*Text*:
==*==

By comparing below logstash scale out strategies, tcp load balancer has best performance if traffics/cpu load are balanced. However, it seems hard to balance traffic all the time due to nature of logstash-forwarder <-> logstash tcp connections. Anyone got better idea to make traffic/cpu load more balanced across logstash nodes? Thanks for advise :)

< My scenario >

  • 10+ service node equipped with logstash-forwarder to forward logs to central logstash node(cluster)
  • each service node's log average throughput, throughput daily distribution, log type's filter complexity varies a lot
    • log average throughput: e.g. service_1: 0.5k event/s; service_2: 5k event/s
    • throughput daily distribution: e.g. service_1 peak at morning, service_2's peak at night
    • log type's filter complexity: by consuming 100% single logstash node's CPU, service_1's log type can be processed at 300 event/s, while service_2's log type is 1500 event/s

< TCP load balancer >

Since tcp connection are persistence between logstash-forwarder and logstash, which means, whether eventually the tcp connection amount are balanced or distributed by least connection, least load, across all logstash nodes. It doesn't guarantee traffics/cpu load are balanced across all logstash nodes. According to my scenario, each tcp connection's traffic varies on daily average, over time, and it's event complexity. So in worse case, let's say, logstash_1 and logstash_2 both has 10 tcp connection, but logstash_1's cpu load might 3x more than logstash_2 since logstash_1's connection contains higher traffic, complexer event.

==*==

*What you will do*:
**A.** Output the passage of the Logstash load-balancing post that begins at the words "By comparing below" and stops after "for advise :)".
**B.** Pick up the Logstash load-balancing post after its last sentence and continue writing it.
These lines come from a separate source.

Pose estimation data

==*==

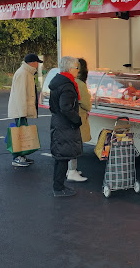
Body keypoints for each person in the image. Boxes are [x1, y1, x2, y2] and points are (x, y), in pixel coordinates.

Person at [49, 56, 83, 197]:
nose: (77, 71)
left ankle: (59, 186)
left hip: (58, 122)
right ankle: (59, 188)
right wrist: (77, 120)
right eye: (76, 68)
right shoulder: (67, 85)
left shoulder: (57, 81)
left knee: (60, 156)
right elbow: (66, 108)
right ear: (70, 68)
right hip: (65, 124)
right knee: (63, 156)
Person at [7, 53, 43, 167]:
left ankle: (21, 156)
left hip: (21, 109)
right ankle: (17, 157)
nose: (38, 64)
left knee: (21, 133)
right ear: (32, 63)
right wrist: (22, 112)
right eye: (37, 62)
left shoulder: (26, 72)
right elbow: (20, 94)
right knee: (19, 134)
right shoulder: (23, 74)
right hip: (20, 110)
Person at [66, 58, 91, 182]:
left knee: (70, 144)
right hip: (77, 117)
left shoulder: (66, 80)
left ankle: (70, 169)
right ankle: (72, 171)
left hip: (66, 118)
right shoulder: (79, 84)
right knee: (75, 144)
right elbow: (87, 104)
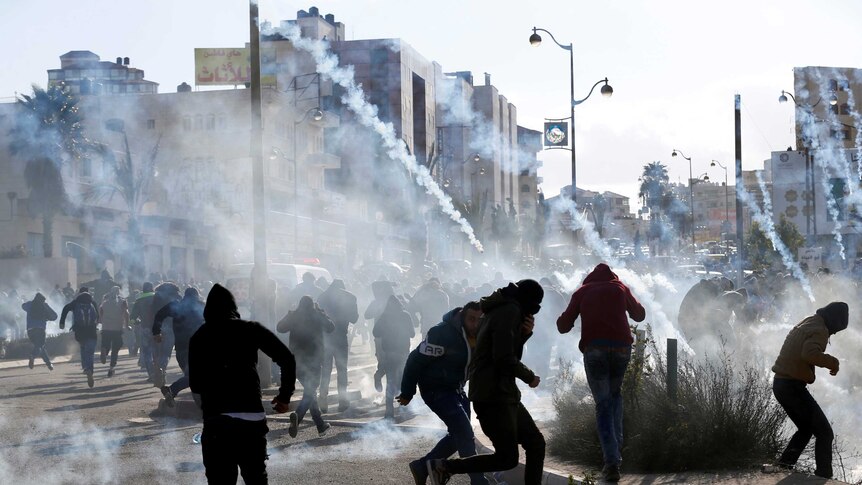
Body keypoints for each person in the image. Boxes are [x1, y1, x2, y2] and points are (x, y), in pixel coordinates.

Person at [427, 280, 545, 485]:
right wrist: (529, 377)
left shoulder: (500, 308)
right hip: (494, 395)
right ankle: (445, 467)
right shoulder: (509, 311)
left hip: (501, 392)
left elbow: (502, 349)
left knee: (535, 443)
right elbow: (503, 357)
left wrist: (524, 334)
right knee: (506, 458)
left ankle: (444, 467)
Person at [189, 283, 296, 485]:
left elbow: (195, 385)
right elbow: (287, 358)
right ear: (233, 307)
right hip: (251, 419)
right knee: (256, 478)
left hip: (217, 421)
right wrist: (284, 397)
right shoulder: (250, 329)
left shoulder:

==*==

*Results in order*:
**A.**
By comparing below logstash scale out strategies, tcp load balancer has best performance if traffics/cpu load are balanced. However, it seems hard to balance traffic all the time due to nature of logstash-forwarder <-> logstash tcp connections. Anyone got better idea to make traffic/cpu load more balanced across logstash nodes? Thanks for advise :)

**B.**
< Manual assign logstash-forwarders to logstash >

Might face the same situation as of TCP load balancer, since we can plan to distributing load based on historical daily average traffic, but it changed over time ,and no HA of course.

< message queue >

architecture as: service node with logstash-forwarder -> queuer: logstash to rabbitmq -> indexer: logstash from rabbitmq and to ElasticSearch

  • around 30% of CPU overhead on sending message to or receiving message from queue broker, for all nodes.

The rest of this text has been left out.